Thursday, June 13, 2013

A Creative Edge in Beads?

I didn't tell most of my friends I wrote until my first book came out. But, once it was out, so was the secret. I write. Which meant for birthday's, Christmas, or any celebratory event, my gifts quickly turned into writing-related objects: pens, fancy notebooks, etc. I actually do love these cliché gifts for writers. I always need more paper to scribble ideas onto. But, the one I found the most interesting was the "creative" beads. It was a few years ago when the whole Zen movement was big; different beads for different purposes. What's even funnier is that I received the "creative" beads twice over the course of a few years. I never wore them, but hung them on a stand next to my computer...in an office I have now found I barely write in.

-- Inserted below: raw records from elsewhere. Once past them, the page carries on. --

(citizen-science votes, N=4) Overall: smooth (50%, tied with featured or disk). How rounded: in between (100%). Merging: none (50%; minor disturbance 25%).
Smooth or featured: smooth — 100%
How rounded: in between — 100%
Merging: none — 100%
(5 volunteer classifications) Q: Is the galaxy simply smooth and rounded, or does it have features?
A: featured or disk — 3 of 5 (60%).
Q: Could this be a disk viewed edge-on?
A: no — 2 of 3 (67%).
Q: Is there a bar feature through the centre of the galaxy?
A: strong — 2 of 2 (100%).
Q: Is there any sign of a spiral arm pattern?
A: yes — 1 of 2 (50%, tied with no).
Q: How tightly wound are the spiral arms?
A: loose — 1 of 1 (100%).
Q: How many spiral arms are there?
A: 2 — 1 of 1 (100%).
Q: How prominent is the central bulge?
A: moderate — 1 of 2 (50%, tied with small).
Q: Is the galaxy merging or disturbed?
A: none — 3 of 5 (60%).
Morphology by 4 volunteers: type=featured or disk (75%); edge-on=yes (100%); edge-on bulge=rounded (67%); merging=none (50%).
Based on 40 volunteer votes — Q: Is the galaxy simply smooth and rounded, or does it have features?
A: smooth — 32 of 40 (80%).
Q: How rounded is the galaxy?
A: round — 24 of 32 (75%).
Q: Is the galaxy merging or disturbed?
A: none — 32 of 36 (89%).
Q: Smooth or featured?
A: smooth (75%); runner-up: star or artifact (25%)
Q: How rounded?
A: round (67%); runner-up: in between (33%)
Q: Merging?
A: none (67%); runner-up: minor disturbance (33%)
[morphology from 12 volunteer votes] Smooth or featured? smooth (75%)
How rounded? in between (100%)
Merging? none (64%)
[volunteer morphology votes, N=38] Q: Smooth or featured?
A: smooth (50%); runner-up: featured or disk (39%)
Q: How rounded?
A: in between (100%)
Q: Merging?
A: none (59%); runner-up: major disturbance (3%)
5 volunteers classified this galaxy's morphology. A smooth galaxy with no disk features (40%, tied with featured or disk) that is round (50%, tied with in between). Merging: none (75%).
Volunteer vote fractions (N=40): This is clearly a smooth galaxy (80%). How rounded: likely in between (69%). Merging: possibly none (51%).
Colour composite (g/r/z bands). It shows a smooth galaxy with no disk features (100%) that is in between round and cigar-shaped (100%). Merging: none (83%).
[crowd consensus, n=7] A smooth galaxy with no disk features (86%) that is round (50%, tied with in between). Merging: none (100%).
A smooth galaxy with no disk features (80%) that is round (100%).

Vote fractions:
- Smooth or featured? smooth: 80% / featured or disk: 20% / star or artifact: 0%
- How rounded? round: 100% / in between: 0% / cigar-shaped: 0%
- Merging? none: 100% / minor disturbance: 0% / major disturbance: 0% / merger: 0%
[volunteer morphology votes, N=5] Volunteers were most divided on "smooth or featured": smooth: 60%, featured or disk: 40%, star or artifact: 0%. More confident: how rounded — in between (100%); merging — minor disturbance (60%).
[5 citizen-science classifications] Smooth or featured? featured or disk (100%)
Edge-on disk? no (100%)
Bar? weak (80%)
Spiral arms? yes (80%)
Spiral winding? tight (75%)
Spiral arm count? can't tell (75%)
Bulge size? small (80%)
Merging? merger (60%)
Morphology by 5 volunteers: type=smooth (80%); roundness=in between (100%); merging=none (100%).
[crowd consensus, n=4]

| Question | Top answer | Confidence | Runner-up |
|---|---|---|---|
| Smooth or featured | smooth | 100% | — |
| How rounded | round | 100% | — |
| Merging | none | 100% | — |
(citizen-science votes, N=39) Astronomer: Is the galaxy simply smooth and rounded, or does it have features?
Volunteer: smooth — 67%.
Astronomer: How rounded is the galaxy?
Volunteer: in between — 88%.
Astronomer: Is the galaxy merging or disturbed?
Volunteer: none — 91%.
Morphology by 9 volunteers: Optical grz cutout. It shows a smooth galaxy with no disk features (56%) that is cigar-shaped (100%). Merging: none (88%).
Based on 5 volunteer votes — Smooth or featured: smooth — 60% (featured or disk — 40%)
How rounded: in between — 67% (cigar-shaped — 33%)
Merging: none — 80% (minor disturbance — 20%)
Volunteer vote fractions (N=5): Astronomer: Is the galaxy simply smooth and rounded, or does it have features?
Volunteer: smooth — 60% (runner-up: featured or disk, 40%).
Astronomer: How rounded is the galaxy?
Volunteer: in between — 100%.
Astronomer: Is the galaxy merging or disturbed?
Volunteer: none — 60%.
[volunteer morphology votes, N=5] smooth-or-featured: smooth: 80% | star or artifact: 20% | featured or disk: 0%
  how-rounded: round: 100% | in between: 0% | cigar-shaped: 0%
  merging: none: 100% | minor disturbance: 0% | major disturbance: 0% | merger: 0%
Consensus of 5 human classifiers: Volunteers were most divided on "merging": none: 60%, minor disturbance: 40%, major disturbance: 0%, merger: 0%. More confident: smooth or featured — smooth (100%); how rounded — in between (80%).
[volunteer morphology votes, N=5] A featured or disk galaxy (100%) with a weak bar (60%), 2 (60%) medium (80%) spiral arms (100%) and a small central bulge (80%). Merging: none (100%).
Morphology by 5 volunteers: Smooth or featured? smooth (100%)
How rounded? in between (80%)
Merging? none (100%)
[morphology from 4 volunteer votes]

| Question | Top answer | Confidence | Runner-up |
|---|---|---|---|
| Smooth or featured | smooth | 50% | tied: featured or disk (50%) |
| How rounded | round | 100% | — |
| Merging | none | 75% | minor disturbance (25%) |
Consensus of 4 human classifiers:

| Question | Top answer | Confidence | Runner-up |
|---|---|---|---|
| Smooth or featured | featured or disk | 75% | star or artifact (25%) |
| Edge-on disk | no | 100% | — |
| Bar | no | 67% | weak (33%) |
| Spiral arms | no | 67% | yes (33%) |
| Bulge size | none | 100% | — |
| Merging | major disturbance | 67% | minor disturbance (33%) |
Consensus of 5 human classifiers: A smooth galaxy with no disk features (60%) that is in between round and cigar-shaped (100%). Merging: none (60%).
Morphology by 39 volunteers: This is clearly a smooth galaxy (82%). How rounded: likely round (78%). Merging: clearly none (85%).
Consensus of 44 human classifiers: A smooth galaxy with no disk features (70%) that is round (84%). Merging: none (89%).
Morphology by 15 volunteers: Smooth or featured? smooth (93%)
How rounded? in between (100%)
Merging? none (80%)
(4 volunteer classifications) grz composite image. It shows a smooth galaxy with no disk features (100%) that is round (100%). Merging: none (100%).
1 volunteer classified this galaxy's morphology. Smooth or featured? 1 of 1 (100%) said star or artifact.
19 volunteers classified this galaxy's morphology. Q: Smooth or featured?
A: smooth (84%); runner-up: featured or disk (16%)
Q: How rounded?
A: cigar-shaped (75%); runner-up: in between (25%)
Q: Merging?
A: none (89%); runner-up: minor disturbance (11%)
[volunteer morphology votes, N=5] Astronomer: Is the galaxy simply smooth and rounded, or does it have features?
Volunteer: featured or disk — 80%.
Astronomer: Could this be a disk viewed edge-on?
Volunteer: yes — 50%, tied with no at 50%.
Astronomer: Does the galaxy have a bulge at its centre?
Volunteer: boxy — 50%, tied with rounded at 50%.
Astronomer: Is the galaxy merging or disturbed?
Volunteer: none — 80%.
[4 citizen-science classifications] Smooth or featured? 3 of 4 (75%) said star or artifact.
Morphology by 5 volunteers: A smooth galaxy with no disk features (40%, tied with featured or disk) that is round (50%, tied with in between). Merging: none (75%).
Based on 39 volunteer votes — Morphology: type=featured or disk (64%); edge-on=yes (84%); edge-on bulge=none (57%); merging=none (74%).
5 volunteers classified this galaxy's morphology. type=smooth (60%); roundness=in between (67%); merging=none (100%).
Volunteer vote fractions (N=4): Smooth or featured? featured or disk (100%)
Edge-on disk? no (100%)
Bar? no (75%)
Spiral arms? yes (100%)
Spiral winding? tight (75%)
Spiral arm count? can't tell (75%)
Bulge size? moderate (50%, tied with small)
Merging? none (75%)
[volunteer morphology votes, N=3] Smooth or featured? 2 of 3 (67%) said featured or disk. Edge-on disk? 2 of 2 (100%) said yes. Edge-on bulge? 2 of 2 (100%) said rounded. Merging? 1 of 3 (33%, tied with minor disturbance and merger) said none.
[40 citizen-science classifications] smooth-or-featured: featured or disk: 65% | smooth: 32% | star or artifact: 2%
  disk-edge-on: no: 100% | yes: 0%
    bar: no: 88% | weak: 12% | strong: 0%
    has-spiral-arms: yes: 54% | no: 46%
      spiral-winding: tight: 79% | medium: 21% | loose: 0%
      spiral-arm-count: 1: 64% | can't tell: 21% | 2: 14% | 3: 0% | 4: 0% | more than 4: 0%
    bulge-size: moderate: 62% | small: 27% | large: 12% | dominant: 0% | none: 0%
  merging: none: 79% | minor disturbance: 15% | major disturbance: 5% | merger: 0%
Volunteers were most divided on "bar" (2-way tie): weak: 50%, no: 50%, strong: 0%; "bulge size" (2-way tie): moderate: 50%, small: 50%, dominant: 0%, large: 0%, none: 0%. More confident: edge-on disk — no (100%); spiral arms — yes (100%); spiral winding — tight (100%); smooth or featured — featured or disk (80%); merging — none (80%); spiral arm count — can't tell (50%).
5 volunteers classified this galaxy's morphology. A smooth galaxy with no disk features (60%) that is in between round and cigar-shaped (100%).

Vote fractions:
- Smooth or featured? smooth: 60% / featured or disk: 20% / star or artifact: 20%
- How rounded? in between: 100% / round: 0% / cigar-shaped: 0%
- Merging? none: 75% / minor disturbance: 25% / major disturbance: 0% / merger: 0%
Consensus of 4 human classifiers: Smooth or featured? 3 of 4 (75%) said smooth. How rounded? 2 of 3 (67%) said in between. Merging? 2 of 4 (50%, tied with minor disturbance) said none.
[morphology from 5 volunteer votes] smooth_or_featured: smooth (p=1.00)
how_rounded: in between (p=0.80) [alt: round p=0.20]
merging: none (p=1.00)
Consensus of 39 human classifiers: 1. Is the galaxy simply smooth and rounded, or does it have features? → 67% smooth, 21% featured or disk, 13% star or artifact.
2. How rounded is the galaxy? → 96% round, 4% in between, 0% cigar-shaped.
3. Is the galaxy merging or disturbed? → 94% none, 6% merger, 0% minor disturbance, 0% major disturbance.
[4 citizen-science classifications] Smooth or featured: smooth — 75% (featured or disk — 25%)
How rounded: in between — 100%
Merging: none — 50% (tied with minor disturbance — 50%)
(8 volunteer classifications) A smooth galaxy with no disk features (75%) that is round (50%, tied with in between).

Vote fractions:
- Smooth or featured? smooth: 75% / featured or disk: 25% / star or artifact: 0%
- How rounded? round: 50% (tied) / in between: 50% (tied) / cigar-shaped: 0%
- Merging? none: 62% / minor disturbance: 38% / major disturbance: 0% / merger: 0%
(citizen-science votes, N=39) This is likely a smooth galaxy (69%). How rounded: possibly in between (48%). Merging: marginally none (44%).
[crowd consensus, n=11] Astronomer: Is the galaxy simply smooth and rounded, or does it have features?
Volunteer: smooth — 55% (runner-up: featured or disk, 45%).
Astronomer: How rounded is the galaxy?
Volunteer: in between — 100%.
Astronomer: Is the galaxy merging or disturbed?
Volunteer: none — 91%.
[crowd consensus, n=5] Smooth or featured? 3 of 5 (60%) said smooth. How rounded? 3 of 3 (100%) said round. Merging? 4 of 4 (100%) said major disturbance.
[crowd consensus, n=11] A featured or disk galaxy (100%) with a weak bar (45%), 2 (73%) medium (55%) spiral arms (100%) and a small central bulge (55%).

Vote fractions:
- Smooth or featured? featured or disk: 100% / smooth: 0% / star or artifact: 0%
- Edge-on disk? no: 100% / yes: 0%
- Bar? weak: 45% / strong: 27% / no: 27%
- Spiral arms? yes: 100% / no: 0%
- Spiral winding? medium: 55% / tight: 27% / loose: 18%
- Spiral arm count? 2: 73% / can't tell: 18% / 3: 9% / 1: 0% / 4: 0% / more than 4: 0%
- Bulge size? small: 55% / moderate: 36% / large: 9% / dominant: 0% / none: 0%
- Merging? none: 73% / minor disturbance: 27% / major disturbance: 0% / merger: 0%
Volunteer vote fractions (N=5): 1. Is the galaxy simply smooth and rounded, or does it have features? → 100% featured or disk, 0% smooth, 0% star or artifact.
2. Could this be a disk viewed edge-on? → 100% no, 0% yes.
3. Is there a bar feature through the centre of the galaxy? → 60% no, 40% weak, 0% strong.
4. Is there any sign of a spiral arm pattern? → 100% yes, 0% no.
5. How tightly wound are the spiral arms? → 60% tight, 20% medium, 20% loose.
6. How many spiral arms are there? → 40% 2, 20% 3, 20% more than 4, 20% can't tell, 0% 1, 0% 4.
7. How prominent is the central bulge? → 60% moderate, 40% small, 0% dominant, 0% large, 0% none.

But, when I once found myself in a horrible writer's block that lasted for weeks, I took one of the beads and rubbed it in my hand. Don't get me wrong, I didn't sit in the middle of the room and mediate or anything. I just sat back in my chair and held the beads. I would love to say they fixed my writer's block. As I recall, I did start writing, but most of what I wrote got thrown out later. However, it DID get the wheels turning. Was it the beads? Or the power of suggestion?

It caused me to wonder. Is there something to be said for having a muse, so to speak. If I wore the beads on a daily basis, would I find myself more creative? I once read an article where writers told about the most inspirational object in their writing room. Most were letters from authors who inspired them, or an obeject that recalled a childhood memory. I think I never had an object becuase my "writing room" always changes. I have a laptop. I am mobile. In fact, if I write too often in the same space, I will feel stale in my writing. I need the change. But, I have never been accused of being normal.

Where does your creative energy come from? Is there something that inspires you? Maybe I should try to find mine...or seek the power of the Creative Beads--or just laugh at the thought.